A CAP (Confederação dos Agricultores de Portugal), organizou esta segunda-feira, 9 de março, um encontro para avaliar o ponto de situação da estratégia “Água que Une”, publicada há 1 ano. Neste momento participou o Ministro da Agricultura, José Manuel Fernandes, que defendeu que a água deve ser encarada como um fator essencial de competitividade, segurança alimentar e coesão territorial.
Segundo o governante, o programa “Água que Une”, integrado nas dez prioridades do Governo, pretende reforçar a capacidade do país para armazenar, gerir e distribuir água, com investimentos previstos que ascendem a cerca de 5,4 mil milhões de euros até 2030, prolongando-se até 2040.

Durante a sua intervenção, o Ministro destacou que a gestão da água tem impacto direto na competitividade da economia, em particular do setor agroalimentar. O objetivo, afirmou, passa por reduzir o défice da balança agroalimentar e reforçar a autonomia estratégica europeia num contexto global marcado por instabilidade geopolítica e pelo crescimento da população mundial.
José Manuel Fernandes salientou que projetos de regadio podem gerar retornos económicos significativos, apontando como exemplo o empreendimento de Alqueva, que segundo estudos citados pelo ministro tem contribuído para receitas fiscais anuais relevantes para o Estado. Também referiu análises relativas ao perímetro de rega do Mira, segundo as quais a utilização plena da área agrícola poderia aumentar a receita em dezenas de milhões de euros por ano.

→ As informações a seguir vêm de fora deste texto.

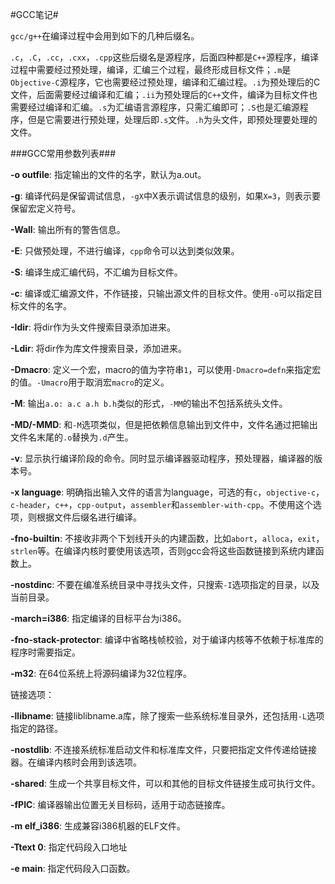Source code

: 
#GCC笔记#

`gcc/g++`在编译过程中会用到如下的几种后缀名。

`.c`，`.C`，`.cc`，`.cxx`，`.cpp`这些后缀名是源程序，后面四种都是`C++`源程序，编译过程中需要经过预处理，编译，汇编三个过程，最终形成目标文件；`.m`是`Objective-C`源程序，它也需要经过预处理，编译和汇编过程。`.i`为预处理后的C文件，后面需要经过编译和汇编；`.ii`为预处理后的`C++`文件，编译为目标文件也需要经过编译和汇编。`.s`为汇编语言源程序，只需汇编即可；`.S`也是汇编源程序，但是它需要进行预处理，处理后即`.s`文件。`.h`为头文件，即预处理要处理的文件。


###GCC常用参数列表###

**-o outfile**: 指定输出的文件的名字，默认为a.out。

**-g**: 编译代码是保留调试信息，`-gX`中X表示调试信息的级别，如果`X=3`，则表示要保留宏定义符号。

**-Wall**: 输出所有的警告信息。

**-E**: 只做预处理，不进行编译，`cpp`命令可以达到类似效果。

**-S**: 编译生成汇编代码，不汇编为目标文件。

**-c**: 编译或汇编源文件，不作链接，只输出源文件的目标文件。使用`-o`可以指定目标文件的名字。

**-Idir**: 将dir作为头文件搜索目录添加进来。

**-Ldir**: 将dir作为库文件搜索目录，添加进来。

**-Dmacro**: 定义一个宏，macro的值为字符串`1`，可以使用`-Dmacro=defn`来指定宏的值。`-Umacro`用于取消宏`macro`的定义。

**-M**: 输出`a.o: a.c a.h b.h`类似的形式，`-MM`的输出不包括系统头文件。

**-MD/-MMD**: 和`-M`选项类似，但是把依赖信息输出到文件中，文件名通过把输出文件名末尾的`.o`替换为`.d`产生。

**-v**: 显示执行编译阶段的命令。同时显示编译器驱动程序，预处理器，编译器的版本号。

**-x language**: 明确指出输入文件的语言为language，可选的有`c`，`objective-c`，`c-header`，`c++`，`cpp-output`，`assembler`和`assembler-with-cpp`。不使用这个选项，则根据文件后缀名进行编译。


**-fno-builtin**: 不接收非两个下划线开头的内建函数，比如`abort`，`alloca`，`exit`，`strlen`等。在编译内核时要使用该选项，否则gcc会将这些函数链接到系统内建函数上。

**-nostdinc**: 不要在编准系统目录中寻找头文件，只搜索`-I`选项指定的目录，以及当前目录。

**-march=i386**: 指定编译的目标平台为i386。

**-fno-stack-protector**: 编译中省略栈帧校验，对于编译内核等不依赖于标准库的程序时需要指定。

**-m32**: 在64位系统上将源码编译为32位程序。

链接选项：

**-llibname**: 链接liblibname.a库，除了搜索一些系统标准目录外，还包括用`-L`选项指定的路径。

**-nostdlib**: 不连接系统标准启动文件和标准库文件，只要把指定文件传递给链接器。在编译内核时会用到该选项。

**-shared**: 生成一个共享目标文件，可以和其他的目标文件链接生成可执行文件。

**-fPIC**: 编译器输出位置无关目标码，适用于动态链接库。

**-m elf_i386**: 生成兼容i386机器的ELF文件。

**-Ttext 0**: 指定代码段入口地址

**-e main**: 指定代码段入口函数。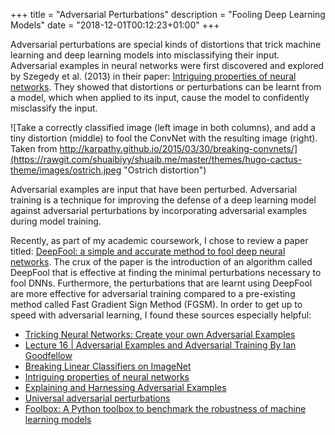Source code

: +++
title = "Adversarial Perturbations"
description = "Fooling Deep Learning Models"
date = "2018-12-01T00:12:23+01:00"
+++

Adversarial perturbations are special kinds of distortions that trick machine learning and deep learning models into misclassifying their input. Adversarial examples in neural networks were first discovered and explored by Szegedy et al. (2013) in their paper: [Intriguing properties of neural networks](https://arxiv.org/abs/1312.6199). They showed that distortions or perturbations can be learnt from a model, which when applied to its input, cause the model to confidently misclassify the input.

![Take a correctly classified image (left image in both columns), and add a tiny distortion (middle) to fool the ConvNet with the resulting image (right). Taken from http://karpathy.github.io/2015/03/30/breaking-convnets/](https://rawgit.com/shuaibiyy/shuaib.me/master/themes/hugo-cactus-theme/images/ostrich.jpeg "Ostrich distortion")

Adversarial examples are input that have been perturbed. Adversarial training is a technique for improving the defense of a deep learning model against adversarial perturbations by incorporating adversarial examples during model training.

Recently, as part of my academic coursework, I chose to review a paper titled: [DeepFool: a simple and accurate method to fool deep neural networks](https://arxiv.org/abs/1511.04599). The crux of the paper is the introduction of an algorithm called DeepFool that is effective at finding the minimal perturbations necessary to fool DNNs. Furthermore, the perturbations that are learnt using DeepFool are more effective for adversarial training compared to a pre-existing method called Fast Gradient Sign Method (FGSM). In order to get up to speed with adversarial learning, I found these sources especially helpful:

* [Tricking Neural Networks: Create your own Adversarial Examples](https://ml.berkeley.edu/blog/2018/01/10/adversarial-examples/)
* [Lecture 16 | Adversarial Examples and Adversarial Training
 By Ian Goodfellow](https://www.youtube.com/watch?v=CIfsB_EYsVI)
 * [Breaking Linear Classifiers on ImageNet](http://karpathy.github.io/2015/03/30/breaking-convnets/)
* [Intriguing properties of neural networks](https://arxiv.org/abs/1312.6199)
* [Explaining and Harnessing Adversarial Examples](https://arxiv.org/abs/1412.6572)
* [Universal adversarial perturbations](https://arxiv.org/abs/1610.08401)
* [Foolbox: A Python toolbox to benchmark the robustness of machine learning models](https://arxiv.org/abs/1707.04131)
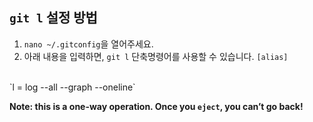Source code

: ## `git l` 설정 방법

1) `nano ~/.gitconfig`을 열어주세요.
2) 아래 내용을 입력하면, `git l` 단축명령어를 사용할 수 있습니다.
`[alias]`
<br/>
`l = log --all --graph --oneline`

**Note: this is a one-way operation. Once you `eject`, you can’t go back!**

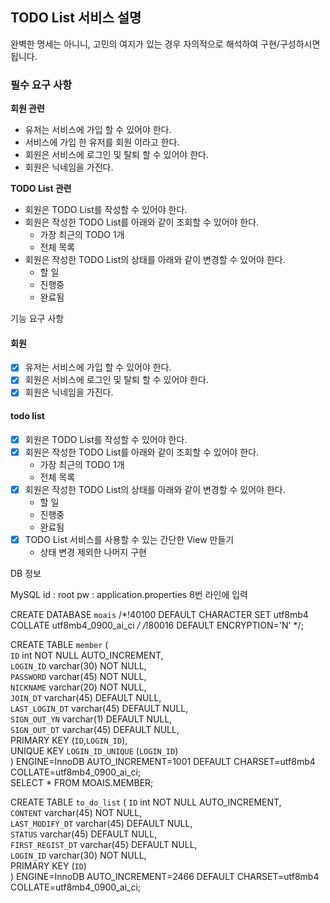 ## TODO List 서비스 설명

완벽한 명세는 아니니, 고민의 여지가 있는 경우 자의적으로 해석하여 구현/구성하시면 됩니다.

### 필수 요구 사항

**회원 관련**

-   유저는 서비스에 가입 할 수 있어야 한다.
-   서비스에 가입 한 유저를 회원 이라고 한다.
-   회원은 서비스에 로그인 및 탈퇴 할 수 있어야 한다.
-   회원은 닉네임을 가진다.


**TODO List 관련**

-   회원은 TODO List를 작성할 수 있어야 한다.
-   회원은 작성한 TODO List를 아래와 같이 조회할 수 있어야 한다.
    -   가장 최근의 TODO 1개
    -   전체 목록
-   회원은 작성한 TODO List의 상태를 아래와 같이 변경할 수 있어야 한다.
    -   할 일
    -   진행중
    -   완료됨



기능 요구 사항

#### 회원
- [x]  유저는 서비스에 가입 할 수 있어야 한다.
- [x]   회원은 서비스에 로그인 및 탈퇴 할 수 있어야 한다.
- [x]   회원은 닉네임을 가진다.

#### todo list
- [x]   회원은 TODO List를 작성할 수 있어야 한다.
- [x]   회원은 작성한 TODO List를 아래와 같이 조회할 수 있어야 한다.
    -   가장 최근의 TODO 1개
    -   전체 목록
- [x]   회원은 작성한 TODO List의 상태를 아래와 같이 변경할 수 있어야 한다.
    -   할 일
    -   진행중
    -   완료됨
- [x] TODO List 서비스를 사용할 수 있는 간단한 View 만들기
    - 상태 변경 제외한 나머지 구현

DB 정보

MySQL
id : root
pw : application.properties 8번 라인에 입력  

CREATE DATABASE `moais` /*!40100 DEFAULT CHARACTER SET utf8mb4 COLLATE utf8mb4_0900_ai_ci */ /*!80016 DEFAULT ENCRYPTION='N' */;  

CREATE TABLE `member` (  
`ID` int NOT NULL AUTO_INCREMENT,  
`LOGIN_ID` varchar(30) NOT NULL,  
`PASSWORD` varchar(45) NOT NULL,  
`NICKNAME` varchar(20) NOT NULL,  
`JOIN_DT` varchar(45) DEFAULT NULL,  
`LAST_LOGIN_DT` varchar(45) DEFAULT NULL,  
`SIGN_OUT_YN` varchar(1) DEFAULT NULL,  
`SIGN_OUT_DT` varchar(45) DEFAULT NULL,  
PRIMARY KEY (`ID`,`LOGIN_ID`),  
UNIQUE KEY `LOGIN_ID_UNIQUE` (`LOGIN_ID`)  
) ENGINE=InnoDB AUTO_INCREMENT=1001 DEFAULT CHARSET=utf8mb4 COLLATE=utf8mb4_0900_ai_ci;  
SELECT * FROM MOAIS.MEMBER;  


CREATE TABLE `to_do_list` (
`ID` int NOT NULL AUTO_INCREMENT,  
`CONTENT` varchar(45) NOT NULL,  
`LAST_MODIFY_DT` varchar(45) DEFAULT NULL,  
`STATUS` varchar(45) DEFAULT NULL,  
`FIRST_REGIST_DT` varchar(45) DEFAULT NULL,  
`LOGIN_ID` varchar(30) NOT NULL,  
PRIMARY KEY (`ID`)  
) ENGINE=InnoDB AUTO_INCREMENT=2466 DEFAULT CHARSET=utf8mb4 COLLATE=utf8mb4_0900_ai_ci;  
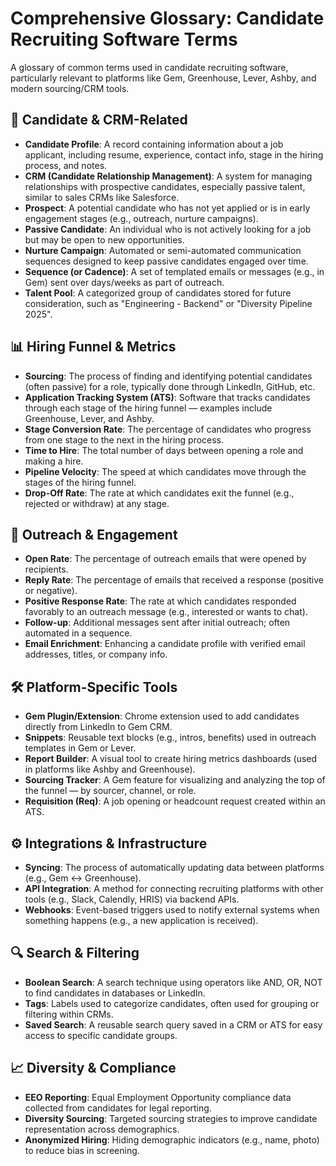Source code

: # Comprehensive Glossary: Candidate Recruiting Software Terms

A glossary of common terms used in candidate recruiting software, particularly relevant to platforms like Gem, Greenhouse, Lever, Ashby, and modern sourcing/CRM tools.

## 👤 Candidate & CRM-Related

- **Candidate Profile**: A record containing information about a job applicant, including resume, experience, contact info, stage in the hiring process, and notes.
- **CRM (Candidate Relationship Management)**: A system for managing relationships with prospective candidates, especially passive talent, similar to sales CRMs like Salesforce.
- **Prospect**: A potential candidate who has not yet applied or is in early engagement stages (e.g., outreach, nurture campaigns).
- **Passive Candidate**: An individual who is not actively looking for a job but may be open to new opportunities.
- **Nurture Campaign**: Automated or semi-automated communication sequences designed to keep passive candidates engaged over time.
- **Sequence (or Cadence)**: A set of templated emails or messages (e.g., in Gem) sent over days/weeks as part of outreach.
- **Talent Pool**: A categorized group of candidates stored for future consideration, such as "Engineering - Backend" or "Diversity Pipeline 2025".

## 📊 Hiring Funnel & Metrics

- **Sourcing**: The process of finding and identifying potential candidates (often passive) for a role, typically done through LinkedIn, GitHub, etc.
- **Application Tracking System (ATS)**: Software that tracks candidates through each stage of the hiring funnel — examples include Greenhouse, Lever, and Ashby.
- **Stage Conversion Rate**: The percentage of candidates who progress from one stage to the next in the hiring process.
- **Time to Hire**: The total number of days between opening a role and making a hire.
- **Pipeline Velocity**: The speed at which candidates move through the stages of the hiring funnel.
- **Drop-Off Rate**: The rate at which candidates exit the funnel (e.g., rejected or withdraw) at any stage.

## 📧 Outreach & Engagement

- **Open Rate**: The percentage of outreach emails that were opened by recipients.
- **Reply Rate**: The percentage of emails that received a response (positive or negative).
- **Positive Response Rate**: The rate at which candidates responded favorably to an outreach message (e.g., interested or wants to chat).
- **Follow-up**: Additional messages sent after initial outreach; often automated in a sequence.
- **Email Enrichment**: Enhancing a candidate profile with verified email addresses, titles, or company info.

## 🛠️ Platform-Specific Tools

- **Gem Plugin/Extension**: Chrome extension used to add candidates directly from LinkedIn to Gem CRM.
- **Snippets**: Reusable text blocks (e.g., intros, benefits) used in outreach templates in Gem or Lever.
- **Report Builder**: A visual tool to create hiring metrics dashboards (used in platforms like Ashby and Greenhouse).
- **Sourcing Tracker**: A Gem feature for visualizing and analyzing the top of the funnel — by sourcer, channel, or role.
- **Requisition (Req)**: A job opening or headcount request created within an ATS.

## ⚙️ Integrations & Infrastructure

- **Syncing**: The process of automatically updating data between platforms (e.g., Gem <-> Greenhouse).
- **API Integration**: A method for connecting recruiting platforms with other tools (e.g., Slack, Calendly, HRIS) via backend APIs.
- **Webhooks**: Event-based triggers used to notify external systems when something happens (e.g., a new application is received).

## 🔍 Search & Filtering

- **Boolean Search**: A search technique using operators like AND, OR, NOT to find candidates in databases or LinkedIn.
- **Tags**: Labels used to categorize candidates, often used for grouping or filtering within CRMs.
- **Saved Search**: A reusable search query saved in a CRM or ATS for easy access to specific candidate groups.

## 📈 Diversity & Compliance

- **EEO Reporting**: Equal Employment Opportunity compliance data collected from candidates for legal reporting.
- **Diversity Sourcing**: Targeted sourcing strategies to improve candidate representation across demographics.
- **Anonymized Hiring**: Hiding demographic indicators (e.g., name, photo) to reduce bias in screening.
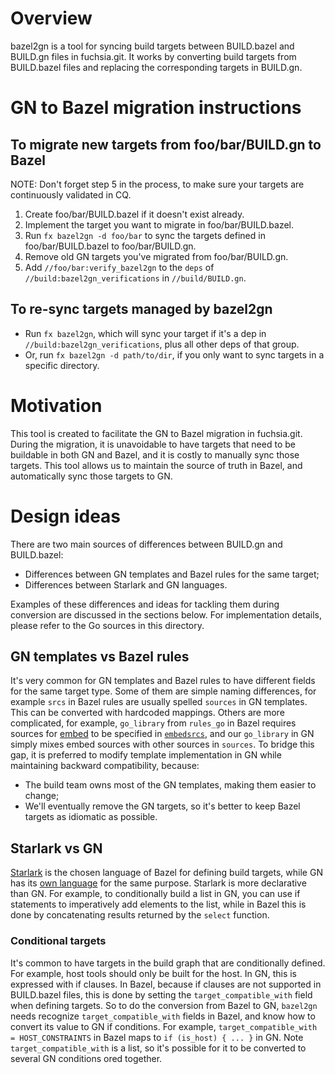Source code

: # Overview

bazel2gn is a tool for syncing build targets between BUILD.bazel and BUILD.gn
files in fuchsia.git. It works by converting build targets from BUILD.bazel
files and replacing the corresponding targets in BUILD.gn.

# GN to Bazel migration instructions

## To migrate new targets from foo/bar/BUILD.gn to Bazel

NOTE: Don't forget step 5 in the process, to make sure your targets are
continuously validated in CQ.

1. Create foo/bar/BUILD.bazel if it doesn't exist already.
2. Implement the target you want to migrate in foo/bar/BUILD.bazel.
3. Run `fx bazel2gn -d foo/bar` to sync the targets defined in
   foo/bar/BUILD.bazel to foo/bar/BUILD.gn.
4. Remove old GN targets you've migrated from foo/bar/BUILD.gn.
5. Add `//foo/bar:verify_bazel2gn` to the `deps` of
   `//build:bazel2gn_verifications` in `//build/BUILD.gn`.

## To re-sync targets managed by bazel2gn

* Run `fx bazel2gn`, which will sync your target if it's a dep in
  `//build:bazel2gn_verifications`, plus all other deps of that group.
* Or, run `fx bazel2gn -d path/to/dir`, if you only want to sync targets in a
  specific directory.

# Motivation

This tool is created to facilitate the GN to Bazel migration in fuchsia.git.
During the migration, it is unavoidable to have targets that need to be
buildable in both GN and Bazel, and it is costly to manually sync those targets.
This tool allows us to maintain the source of truth in Bazel, and automatically
sync those targets to GN.

# Design ideas

There are two main sources of differences between BUILD.gn and BUILD.bazel:

* Differences between GN templates and Bazel rules for the same target;
* Differences between Starlark and GN languages.

Examples of these differences and ideas for tackling them during conversion are
discussed in the sections below. For implementation details, please refer to the
Go sources in this directory.

## GN templates vs Bazel rules

It's very common for GN templates and Bazel rules to have different fields for
the same target type. Some of them are simple naming differences, for example
`srcs` in Bazel rules are usually spelled `sources` in GN templates. This can be
converted with hardcoded mappings. Others are more complicated, for example,
`go_library` from `rules_go` in Bazel requires sources for [embed][goembed] to
be specified in [`embedsrcs`][embedsrcs], and our `go_library` in GN simply
mixes embed sources with other sources in `sources`. To bridge this gap, it is
preferred to modify template implementation in GN while maintaining backward
compatibility, because:

* The build team owns most of the GN templates, making them easier to change;
* We'll eventually remove the GN targets, so it's better to keep Bazel targets
    as idiomatic as possible.

## Starlark vs GN

[Starlark][starlark] is the chosen language of Bazel for defining build targets,
while GN has its [own language][gnreference] for the same purpose. Starlark is
more declarative than GN. For example, to conditionally build a list in GN, you
can use if statements to imperatively add elements to the list, while in Bazel
this is done by concatenating results returned by the `select` function.

### Conditional targets

It's common to have targets in the build graph that are conditionally defined.
For example, host tools should only be built for the host. In GN, this is
expressed with if clauses. In Bazel, because if clauses are not supported in
BUILD.bazel files, this is done by setting the `target_compatible_with` field
when defining targets. So to do the conversion from Bazel to GN, `bazel2gn`
needs recognize `target_compatible_with` fields in Bazel, and know how to
convert its value to GN if conditions. For example, `target_compatible_with =
HOST_CONSTRAINTS` in Bazel maps to `if (is_host) { ... }` in GN. Note
`target_compatible_with` is a list, so it's possible for it to be converted to
several GN conditions ored together.

[embedsrcs]: https://github.com/bazel-contrib/rules_go/blob/master/docs/go/core/rules.md#go_library-embedsrcs
[goembed]: https://pkg.go.dev/embed
[starlark]: https://bazel.build/rules/language
[gnreference]: https://gn.googlesource.com/gn/+/main/docs/reference.md
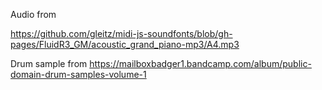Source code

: Audio from

https://github.com/gleitz/midi-js-soundfonts/blob/gh-pages/FluidR3_GM/acoustic_grand_piano-mp3/A4.mp3


Drum sample from
https://mailboxbadger1.bandcamp.com/album/public-domain-drum-samples-volume-1
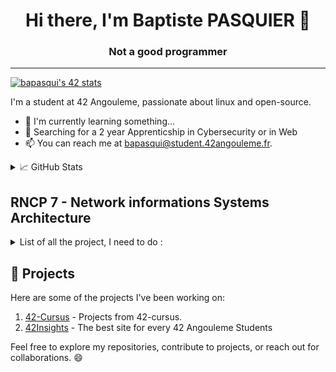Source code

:<h1 align='center'>Hi there, I'm Baptiste PASQUIER 👋</h1>
<h3 align='center'> Not a good programmer </h3>
<hr>

[![bapasqui's 42 stats](https://badge.mediaplus.ma/colorfulwaves/bapasqui?1337Badge=off&UM6P=off)](https://github.com/oakoudad/badge42)

I'm a student at 42 Angouleme, passionate about linux and open-source.
- 🌱 I'm currently learning something...
- 🔎 Searching for a 2 year Apprenticship in Cybersecurity or in Web
- 📫 You can reach me at <a href="mailto:bapasqui@student.42angouleme.fr">bapasqui@student.42angouleme.fr</a>.
<details>
<summary>📈 GitHub Stats</summary>
<br>

[![Haletran's GitHub stats](https://github-readme-stats.vercel.app/api?username=Haletran&show_icons=true&theme=dark)](https://github.com/Haletran/github-readme-stats)
</details>


## RNCP 7 - Network informations Systems Architecture

<details>
  <summary>List of all the project, I need to do : </summary>
  
- System Administration :
  - [x] [Inceptions of things](https://github.com/Haletran/42_Inception-of-things)
  - [ ] [Cloud-1](https://github.com/Haletran/42_Cloud-1)
  - [ ] Ft-ping
  - [ ] Ft-traceroute
 
- Unix :
  - [ ] [Zappy](https://github.com/fZpHr/zappy_42)
  - [ ] [ft_linux](https://github.com/Haletran/42_ft_linux)
  - [ ] libasm

- Security :
  - [ ] Darkly
  - [ ] ft_malcolm
  - [ ] ft_shield
  - [ ] Famine
  - [ ] [Cybersecurity piscine](https://github.com/Haletran/42_Cybersecurity-Piscine)
 
- Others (more XP please) :
    - [x] [Swifty-Companion](https://github.com/Haletran/42_swifty-companion)
    - [ ] [Hypertube](https://github.com/Haletran/42_Hypertube)
    - [ ] [Ftl_Quantum](https://github.com/Haletran/42_Ftl_quantum)
</details>

## 🚀 Projects

Here are some of the projects I've been working on:

1. [42-Cursus](https://github.com/Haletran/42-Cursus) - Projects from 42-cursus.
2. [42Insights](https://github.com/fZpHr/42insight) - The best site for every 42 Angouleme Students



Feel free to explore my repositories, contribute to projects, or reach out for collaborations. 😄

Para o governante, estes números demonstram que não investir na gestão da água tem um custo económico elevado, enquanto os investimentos nesta área representam uma oportunidade para aumentar a produtividade e a atratividade do território.
O ministro sublinhou ainda a necessidade de reforçar a capacidade de armazenamento de água através de barragens, albufeiras e outras infraestruturas, defendendo uma visão integrada da gestão hídrica. Segundo explicou, Portugal enfrenta ciclos alternados de excesso e escassez de água, pelo que é necessário criar condições para armazenar água em períodos de abundância e utilizá-la em fases de seca. Para isso, considera fundamental melhorar também a interligação entre sistemas e redes de distribuição.
“Temos um petróleo que muitas vezes não sabemos utilizar: a água”, afirmou, defendendo que o país não pode continuar a deixar escapar para o mar grandes volumes de água sem capacidade de armazenamento.
Agricultura e Ambiente “a trabalhar em conjunto”
José Manuel Fernandes destacou ainda o facto de, atualmente, existir uma maior articulação entre diferentes áreas governativas, como agricultura, ambiente, economia e coesão territorial, no desenvolvimento de políticas públicas relacionadas com a água. Sublinhou que competitividade económica e sustentabilidade ambiental não são objetivos incompatíveis e defendeu que os investimentos em infraestruturas hídricas podem contribuir para a biodiversidade, a gestão de cheias e a adaptação às alterações climáticas.
Ao mesmo tempo, apelou à simplificação de processos administrativos, referindo que muitos projetos enfrentam atrasos devido à complexidade burocrática ou a litígios judiciais prolongados.
O Ministro explicou igualmente que os investimentos previstos serão financiados através de diferentes instrumentos, incluindo programas europeus, fundos ambientais, programas operacionais regionais e instituições financeiras como o Banco Europeu de Investimento.Além disso, o Governo pretende criar um veículo específico para acelerar a execução dos projetos previstos na estratégia hídrica nacional.
José Manuel Fernandes salientou também que o Fundo Ambiental, que tradicionalmente não financiava investimentos ligados à agricultura, passou a apoiar alguns projetos nesta área, incluindo iniciativas relacionadas com o regadio e a gestão da água.
Embora Portugal esteja atualmente a enfrentar episódios de precipitação intensa, o ministro alertou que o país deve preparar-se para novos períodos de seca, cada vez mais frequentes devido às alterações climáticas.
Nesse sentido, defendeu que os investimentos devem ser pensados numa lógica de resiliência e de longo prazo, incluindo projetos de reabilitação de infraestruturas existentes e medidas para reduzir perdas de água.
O Ministro da Agricultura deixou ainda um apelo à defesa pública da agricultura portuguesa, criticando o que considera ser uma perceção negativa do setor em alguns debates públicos. Segundo afirmou, os agricultores têm vindo a aumentar significativamente a eficiência no uso da água ao longo das últimas décadas, mas esse esforço nem sempre é reconhecido.
José Manuel Fernandes destacou ainda que Portugal dispõe de conhecimento técnico e projetos de referência internacional na área da gestão hídrica, apontando o empreendimento de Alqueva como um exemplo de sucesso que demonstra a capacidade do país para desenvolver grandes projetos estruturantes.